EU awards €11m grant for 20MW electrolyser

Jessica Paige 22 January 2020 (Last Updated January 22nd, 2020 16:38)

Chemicals company Nouryon, gas transport specialist Gasunie and four other partners have secured an €11m grant from the EU for their proposed green hydrogen project. The 20MW electrolyser, to be built in Delfzijl, the Netherlands aims to cut carbon emissions.

EU awards €11m grant for 20MW electrolyser
According to Nouryon, the 20MW electrolyser will be the first of its kind to be implemented in Europe on this scale.

Chemicals company Nouryon, gas transport specialist Gasunie and four other partners have secured an €11m grant from the EU for their proposed green hydrogen project. The 20MW electrolyser, to be built in Delfzijl, the Netherlands aims to cut carbon emissions.

The funding comes from the Fuel Cells and Hydrogen Joint Undertaking (FCH-JU), a public-private partnership supporting the research and development of innovative hydrogen technologies.

FCH-JU executive director Bart Biebuyck said: “The FCH-JU supports the development of high-performance electrolysers by European industry that can operate dynamically on renewable energy, helping to balance the electricity grid. Scaling-up in this field is key for sustainable industry, transport, and buildings and this project is a firm step in moving towards electrolysis of hundreds of megawatts or even gigawatts.”

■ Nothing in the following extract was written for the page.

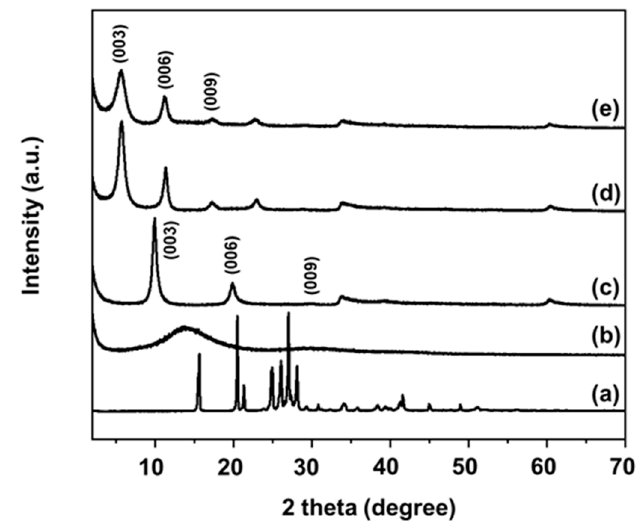
Figure 1. PXRD patterns of (a) intact NA, (b) Eudragit ® S100, (c) pristine LDH, (d) NA-LDH and Figure 1 . PXRD patterns of ( a ) intact NA, ( b ) Eudragit ® S100, ( c ) pristine LDH, ( d ) NA-LDH and ( e ) (e) Eudragit ® S100-coated NA-LDH. Eudragit ® S100-coated NA-LDH.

The other project partners are electrode manufacturer DeNora, sustainable energy consultancy Hinicio, hydrogen production and distribution equipment supplier McPhy, and methanol producer BioMCN. McPhy will provide its alkaline electrolysis technology to convert water into green hydrogen using electricity and BioMCN will combine the hydrogen with CO2 to produce renewable methanol. This process will reduce CO2 emissions by up to 27,000 tonnes per year.

Gasunie executive board member Ulco Vermeulen said: “Scaling up is the keyword here. From our 1mw electrolysis project Hystock, via this 20MW electrolysis installation in Delfzijl, towards gigawatts in 2030. Gas infrastructure will play a facilitating role in the energy transition as we will be transporting energy carriers, such as hydrogen, increasingly through our pipelines.”

According to Nouryon, the 20MW electrolyser will be the first of its kind to be implemented in Europe on this scale.

Nouryon president of industrial chemicals Knut Schwalenberg said: “This project will be a stepping-stone for the circular economy. With the support of the EU and the region, and backed by an experienced technology supplier and customer agreements, we are ready to move to the next phase of implementing Europe’s first large-scale hydrogen plant in support of a more sustainable future.”

McPhy chief executive Laurent Carme said: “We are proud of the trust we received from two such major industrial groups. The size and scope of this project, as well as its deep integration into our customers’ processes, represent a major step-change for McPhy and the global hydrogen market. This will boost the rise of a clean, secure and cost-competitive hydrogen ecosystem.”